Recorde de abstenção no Enem revela sua perversidade e interesses privados

O segundo dia de prova alcançou índices de ausência ainda maiores que o primeiro e terá consequências de curto, médio e longo prazo

O primeiro dia de prova do Exame Nacional do Ensino Médio (Enem) teve abstenção recorde de 51,5% e o segundo dia foi ainda pior, atingindo a marca de 55,3%, segundo dados preliminares do Instituto Nacional de Estudos e Pesquisas Educacionais (Inep). Dos mais de 5,5 milhões de inscritas/os, apenas cerca de 2,4 milhões compareceram. Candidatas/os relataram salas lotadas, não sendo cumprido o distanciamento mínimo recomendado e outras/os foram impedidas/os de fazer a prova quando as salas atingiram 50% da capacidade.

Em meio a esse caos, o ministro da Educação, Milton Ribeiro, afirmou que para quem fez a prova, foi um sucesso. Disse ainda que a “abstenção é compreensível, mas não é justificável”. O presidente do Inep, Alexandre Lopes, tentou explicar alegando que a decisão de fazer a prova é individual. Para ele, “o que importa de fato para o Inep é assegurar a oportunidade de quem quer fazer o Enem poder fazer”.

A presidenta da Adufes, Ana Carolina Galvão, questiona: “quem é que pode fazer?”. Para ela, a decisão está muito além do plano individual. “O ministro e o presidente do Inep desconsideram a realidade do país em meio à pandemia, os riscos a que submeteram os estudantes e escancaram uma visão social meritocrática, elitista, irresponsável e privatista”. Ana destaca que o fracasso do Enem terá efeitos por anos seguidos, produzindo a exclusão de milhares de estudantes das universidades públicas.

Incompetência calculada. A insistência de realização do Enem em meio à pandemia não é apenas uma queda de braço negacionista do governo federal ou somente incapacidade de planejamento adequado. Ao defender a posição de realização do Exame, o ministro da Educação afirmou no último domingo, 24, que os empresários do ensino superior privado “não aguentariam mais um semestre sem mensalidade”. Para a presidenta da Adufes, “essa é uma expressão dos interesses em jogo, mas que não se restringem ao pagamento de mensalidades, apenas”.

Além do aprofundamento da elitização do ensino superior, considerando que mais de 70% das/os estudantes das instituições federais é de baixa renda (dados da Andifes, 2019), o ingresso no ensino superior público sofrerá queda. “Certamente, entre a maioria dos ausentes à prova do Enem estão os mais vulneráveis, seja pela falta de condições de estudo durante a pandemia e/ou por terem sido mais afetados pela Covid-19. Nós sabemos que a pandemia tem classe , gênero e raça”, afirma Ana.

Diante desse cenário, as instituições públicas de ensino superior podem ter menos procura –  o que fortalece o discurso privatista de que não são importantes – e/ou ficarão ainda mais inacessíveis às/aos trabalhadoras/es. Por isso, Ana destaca que “de qualquer modo, é prato cheio para o ataque às/aos servidoras/es e serviços públicos”.

Implicações do adiamento do Enem. Defendendo a manutenção da aplicação da prova, o Inep afirmou que “reorganizar um calendário a [sic] nível de Enem, é fragilizar e colocar em risco políticas públicas dele decorrentes”. O argumento não se sustenta. No caso das instituições privadas, elas retornarão em fevereiro, sem o resultado do Exame. Logo, não se justifica esse apressamento. A maioria das instituições públicas, por sua vez, só retomou as atividades de ensino (de forma remota) no segundo semestre de 2020, o que significa que o ano letivo 2021 só terá provável início no final de 2021 e que não haveria maiores implicações no adiamento do Enem.

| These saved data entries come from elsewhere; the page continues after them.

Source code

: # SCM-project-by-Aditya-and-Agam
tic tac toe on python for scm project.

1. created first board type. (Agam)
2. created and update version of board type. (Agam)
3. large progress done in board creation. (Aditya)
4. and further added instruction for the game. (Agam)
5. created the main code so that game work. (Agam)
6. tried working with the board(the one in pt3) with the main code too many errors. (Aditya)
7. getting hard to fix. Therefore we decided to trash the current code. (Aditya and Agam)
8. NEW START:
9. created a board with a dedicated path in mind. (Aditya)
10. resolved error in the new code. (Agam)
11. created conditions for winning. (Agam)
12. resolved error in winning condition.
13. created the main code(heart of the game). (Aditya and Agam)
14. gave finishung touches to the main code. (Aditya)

Consequências para a Ufes. A gravidade da pandemia, o fato de o Brasil ser o segundo país do mundo em número de mortes pela Covid-19 e todas as consequências a crise sanitária que vivemos não é culpa da população. “Não há planejamento adequado, investimento onde precisa, informação científica, além da ausência de um empenho diplomático do Brasil em relação aos  outros países, com desdobramentos desastrosos. Realizar o Enem em meio a tudo isso é tentar passar um verniz de normalidade da vida no quadro dramático que vivemos. É cruel e perverso”, finaliza a presidenta da Adufes.

A Adufes procurou a Prograd para comentar sobre o adiamento do Enem mas não obtivemos resposta até o fechamento da matéria”.